From a Gottman perspective, couples who express an abiding sense of “we-ness” are taking a fundamental stance. They see themselves as part of a lifelong adventure; a deeply intimate relationship. Couples with an elevated sense of “we-ness” do not have existential angst about unfulfilled parts of themselves.
They share an intimate private world with their partner; a private language, replete with symbols, rituals, and collaborative meaning-making. It is here that I see Gottman Couples Therapy at its loftiest and most aspirational.
Perhaps this is wh some monogamy-phobic millennials are more comfortable with the musings of Esther Perel. The Gottman’s are content with “we-ness” in an existential sort of way that might give Esther the willies.
At the same time, a couple that does “we-ness” well has a healthy differentiation. They are secure in their ability to manage perpetual problems because of the fact that neither partner is subordinated to the other.
Each has a healthy awareness of their own needs, as well as the needs of their spouse.
Most importantly, couples who are a “we“ strive to help each other attain their life dreams. This is what Skerrett calls the “flexibility to see self and other within the We.”
I must give a shout out to Jeff Singer and Karen Skerrett. Their book “Positive Couples Therapy Using We-Stories to Enhance Resilience” is a treasure for any couples therapist.
They offer many “We-ness” Interventions across a multitude of couples therapy including Narrative, Gottman, EFT, and the often overlooked ICBT. Their book is an important contribution to the field of couples therapy.
Couples that don’t do “we” well see whatever happiness they have attained as being despite the deficits in their marriage. They struggle to notice the paradox of resilience. Gottman would warn that they were in Negative Sentiment Override. Accepting the notion that dependence promotes independence might be a hard sell in NSO.

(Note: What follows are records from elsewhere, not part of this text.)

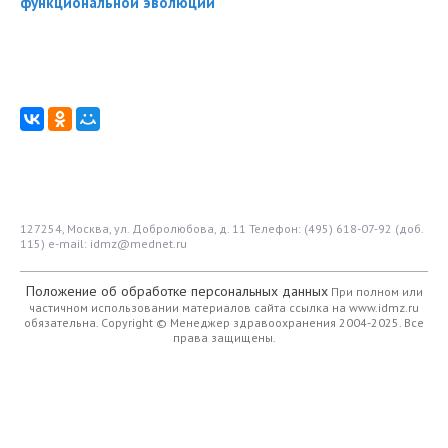
функциональной эволюции
127254, Москва, ул. Добролюбова, д. 11
Телефон: (495) 618-07-92 (доб.
115)
e-mail: idmz@mednet.ru
Положение об обработке персональных данных
При полном или
частичном использовании материалов сайта ссылка на www.idmz.ru
обязательна.
Copyright © Менеджер здравоохранения 2004-2025. Все
права защищены.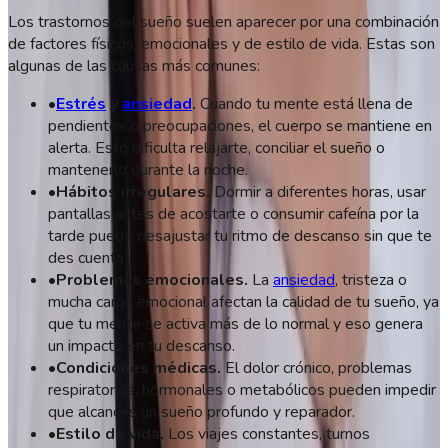
Los trastornos del sueño suelen aparecer por una combinación
de factores físicos, emocionales y de estilo de vida. Estas son
algunas de las causas más comunes:
•
Estrés
y
ansiedad
.
Cuando tu mente está llena de
pendientes o preocupaciones, el cuerpo se mantiene en
alerta. Esto dificulta relajarte, conciliar el sueño o
mantenerlo durante la noche.
•
Hábitos irregulares.
Dormir a diferentes horas, usar
pantallas antes de acostarte o consumir cafeína por la
tarde puede desajustar tu ritmo de descanso sin que te
des cuenta.
•
Problemas emocionales.
La
ansiedad
, tristeza o
mucha carga emocional afectan la calidad de tu sueño, ya
que tu mente se activa más de lo normal y eso genera
un impacto en tu descanso.
•
Condiciones médicas.
El dolor crónico, problemas
respiratorios, hormonales o metabólicos pueden impedir
que alcances un sueño profundo y reparador.
•
Estilo de vida.
Los viajes constantes, turnos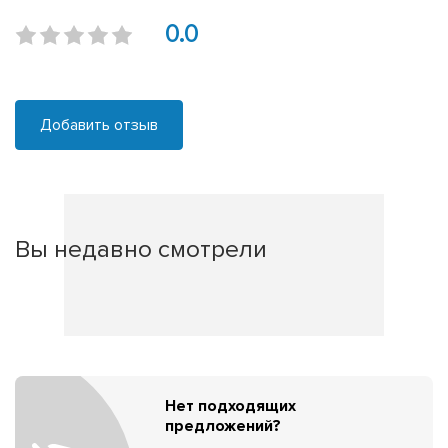
0.0
Добавить отзыв
Вы недавно смотрели
Нет подходящих
предложений?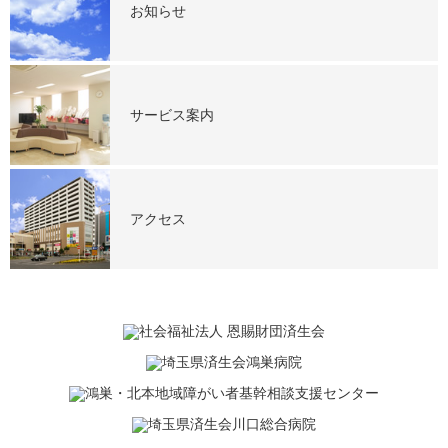
お知らせ
サービス案内
アクセス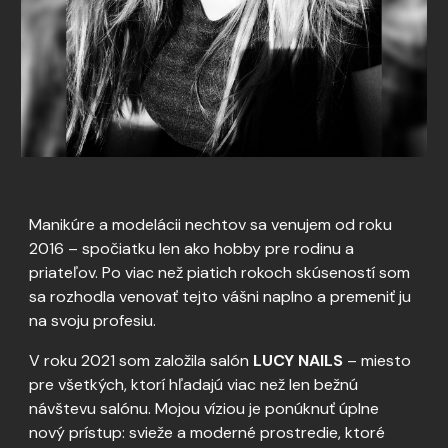
Manikúre a modelácii nechtov sa venujem od roku
2016 – spočiatku len ako hobby pre rodinu a
priateľov. Po viac než piatich rokoch skúseností som
sa rozhodla venovať tejto vášni naplno a premeniť ju
na svoju profesiu.
V roku 2021 som založila salón
LUCY NAILS
– miesto
pre všetkých, ktorí hľadajú viac než len bežnú
návštevu salónu. Mojou víziou je ponúknuť úplne
nový prístup: svieže a moderné prostredie, ktoré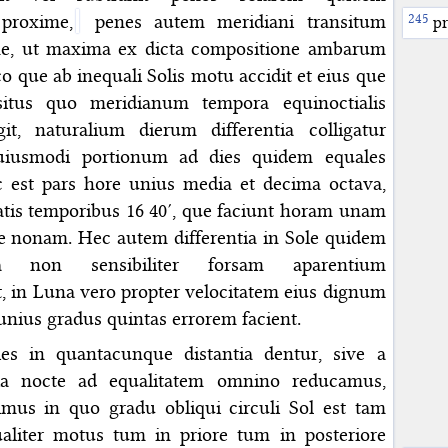
 proxime,
penes autem meridiani transitum
pr
me, ut maxima ex dicta compositione ambarum
o que ab inequali Solis motu accidit et eius que
nsitus quo meridianum tempora equinoctialis
it, naturalium dierum differentia colligatur
uiusmodi portionum ad dies quidem equales
c est pars hore unius media et decima octava,
atis temporibus 16 40′, que faciunt horam unam
e nonam. Hec autem differentia in Sole quidem
ta non sensibiliter forsam aparentium
t, in Luna vero propter velocitatem eius dignum
 unius gradus quintas errorem facient.
ies in quantacunque distantia dentur, sive a
ia nocte ad equalitatem omnino reducamus,
bimus in quo gradu obliqui circuli Sol est tam
aliter motus tum in priore tum in posteriore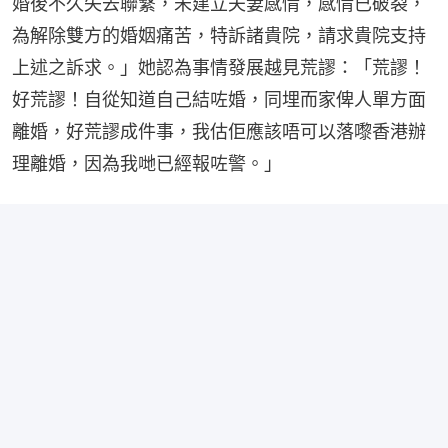
婚後不久失去聯繫，未建立夫妻感情，感情已破裂，
為解除雙方的婚姻痛苦，特訴諸貴院，請求貴院支持
上述之訴求。」她認為事情發展越見荒謬：「荒謬！
好荒謬！自從知道自己結咗婚，同埋而家俾人單方面
離婚，好荒謬成件事，我估佢應該唔可以落嚟香港辦
理離婚，因為我哋已經報咗警。」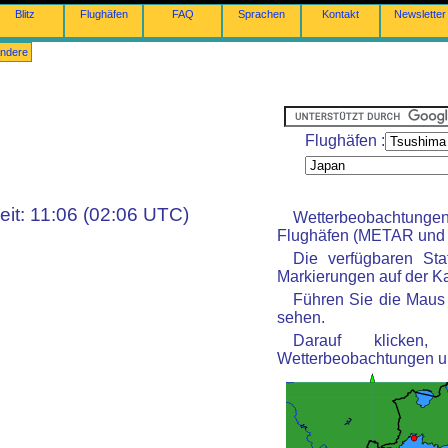
Blitz
Flughäfen
FAQ
Sprachen
Kontakt
Newsletter
ndere
Flughäfen :
eit: 11:06 (02:06 UTC)
Wetterbeobachtunge
Flughäfen (METAR und 
Die verfügbaren St
Markierungen auf der Kar
Führen Sie die Maus 
sehen.
Darauf klicke
Wetterbeobachtungen u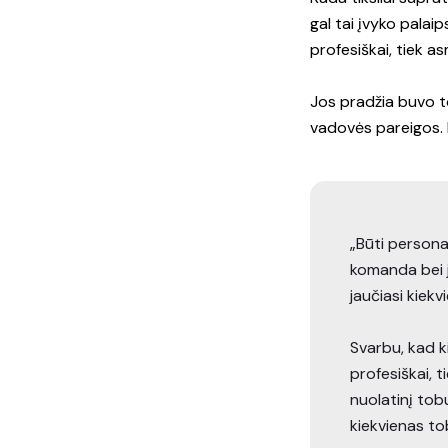
gal tai įvyko palaip
profesiškai, tiek as
Jos pradžia buvo t
vadovės pareigos.
„Būti personal
komanda bei ją
jaučiasi kiek
Svarbu, kad k
profesiškai, 
nuolatinį tob
kiekvienas to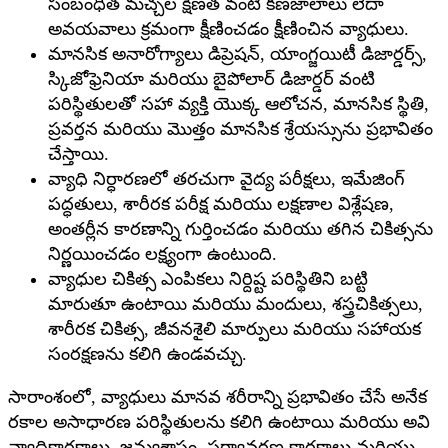
సంబంధిత మచ్చల క్షీణత వంటి కణజాలాలు లేదా
అవయవాలు క్రమంగా క్షీణించడం క్షీణించిన వ్యాధులు.
మానసిక అనారోగ్యాలు డిప్రెషన్, యాంగ్జయిటీ డిజార్డర్స్,
స్కిజోఫ్రెనియా మరియు బైపోలార్ డిజార్డర్ వంటి
పరిస్థితులతో సహా వ్యక్తి యొక్క ఆలోచన, మానసిక స్థితి,
ప్రవర్తన మరియు మొత్తం మానసిక శ్రేయస్సును ప్రభావితం
చేస్తాయి.
వ్యాధి నిర్ధారణలో తరచుగా వైద్య పరీక్షలు, ఇమేజింగ్
పద్ధతులు, శారీరక పరీక్ష మరియు లక్షణాల విశ్లేషణ,
అంతర్లీన కారణాన్ని గుర్తించడం మరియు తగిన చికిత్సను
నిర్ణయించడం లక్ష్యంగా ఉంటుంది.
వ్యాధుల చికిత్స ఎంపికలు నిర్దిష్ట పరిస్థితిని బట్టి
మారుతూ ఉంటాయి మరియు మందులు, శస్త్రచికిత్సలు,
శారీరక చికిత్స, జీవనశైలి మార్పులు మరియు సహాయక
సంరక్షణను కలిగి ఉండవచ్చు.
సారాంశంలో, వ్యాధులు మానవ శరీరాన్ని ప్రభావితం చేసే అనేక
రకాల అసాధారణ పరిస్థితులను కలిగి ఉంటాయి మరియు అవి
వ్యాధికారకాలు, జన్యుశాస్త్రం, పర్యావరణ కారకాలు మరియు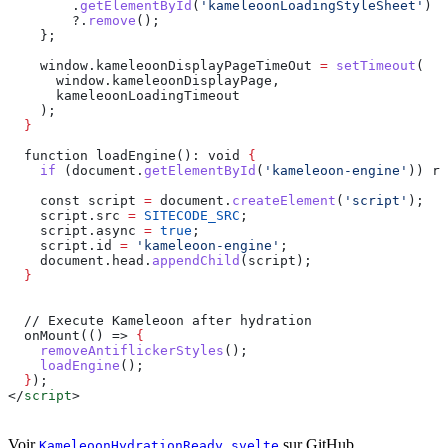
        .
getElementById
(
'kameleoonLoadingStyleSheet'
)
        ?.
remove
();
    };
    window
.
kameleoonDisplayPageTimeOut
 =
 setTimeout
(
      window
.
kameleoonDisplayPage
,
      kameleoonLoadingTimeout
    );
  }
  function loadEngine(): void 
{
    if
 (
document
.
getElementById
(
'kameleoon-engine'
)) 
re
    const
 script
 =
 document
.
createElement
(
'script'
);
    script
.
src
 =
 SITECODE_SRC
;
    script
.
async
 =
 true
;
    script
.
id
 =
 'kameleoon-engine'
;
    document
.
head
.
appendChild
(
script
);
  }
  // Execute Kameleoon after hydration
  onMount(() => 
{
    removeAntiflickerStyles
();
    loadEngine
();
  }
);
</
script
>
Voir
sur GitHub.
KameleoonHydrationReady.svelte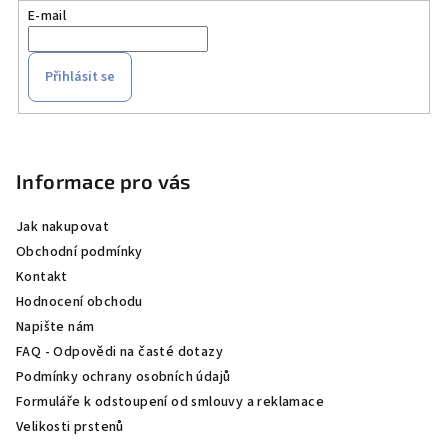
E-mail
Přihlásit se
Z
á
p
Informace pro vás
a
Jak nakupovat
t
Obchodní podmínky
í
Kontakt
Hodnocení obchodu
Napište nám
FAQ - Odpovědi na časté dotazy
Podmínky ochrany osobních údajů
Formuláře k odstoupení od smlouvy a reklamace
Velikosti prstenů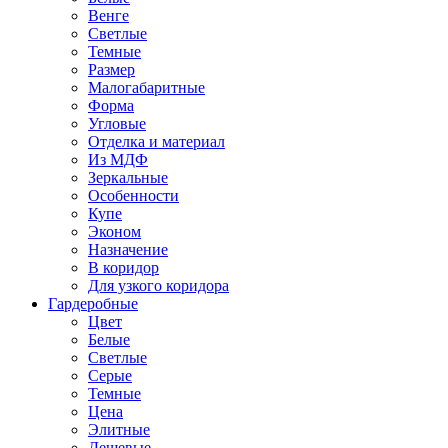
Венге
Светлые
Темные
Размер
Малогабаритные
Форма
Угловые
Отделка и материал
Из МДФ
Зеркальные
Особенности
Купе
Эконом
Назначение
В коридор
Для узкого коридора
Гардеробные
Цвет
Белые
Светлые
Серые
Темные
Цена
Элитные
Дешевые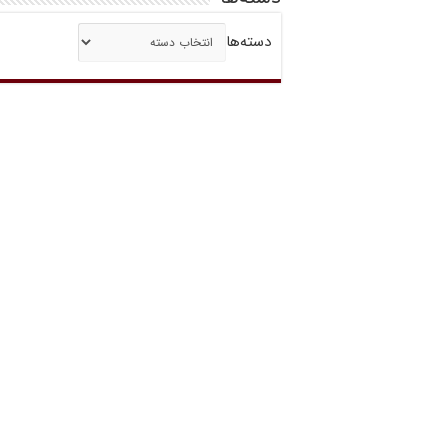
دسته‌ها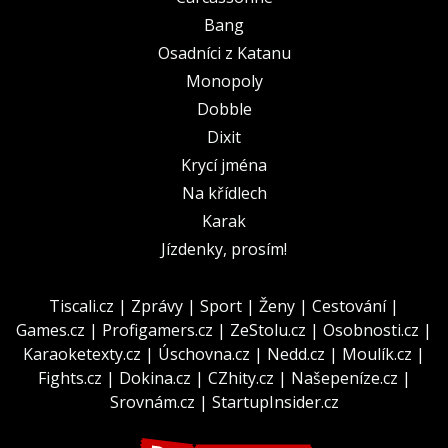
Bang
Osadníci z Katanu
Monopoly
Dobble
Dixit
Krycí jména
Na křídlech
Karak
Jízdenky, prosím!
Tiscali.cz
|
Zprávy
|
Sport
|
Ženy
|
Cestování
|
Games.cz
|
Profigamers.cz
|
ZeStolu.cz
|
Osobnosti.cz
|
Karaoketexty.cz
|
Úschovna.cz
|
Nedd.cz
|
Moulík.cz
|
Fights.cz
|
Dokina.cz
|
CZhity.cz
|
Našepeníze.cz
|
Srovnám.cz
|
StartupInsider.cz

And that brings us to an important point. The earlier couples are buffered and supported by an abiding sense of “we-ness” the better. Families more often than therapists are the wellspring of this support…or not.
One of the reasons I suspect that Gay couples respond twice as well and more quickly to science-based couples therapy is that a sense of “we-ness” is baked in the cake of the struggle for civil rights and social acceptance.
“We-ness” and Wellness
I want to be careful here. Some authors such as the previously mentioned Jefferson Singer and Karen Skerrett are not comfortable correlating overall relational satisfaction with “we-ness.”
A sense of “we-ness” conveys the presence of powerful fundamentals for intimacy; trust, mutual respect, and validation.
I am not saying that “we-ness” is necessarily a hallmark of happy couples either. Couples could be fighting many exhausting battles on multiple fronts.
They may be frayed, frazzled, and deeply scared and unsatisfied…but their abiding sense of we-ness and mutual aid may be unshakable.
But from a research perspective, the question of relational satisfaction has been more pre-occupied with internal measures, such as a sense of mutual empathy.
Empathy is the core ingredient of marital satisfaction, and it is clear that couples steeped in a felt sense of “we-ness” enjoy a healthy sense of mutual empathy and goodwill. So I would argue that a sense of “we-ness” is, perhaps, another measurable sign of marital satisfaction.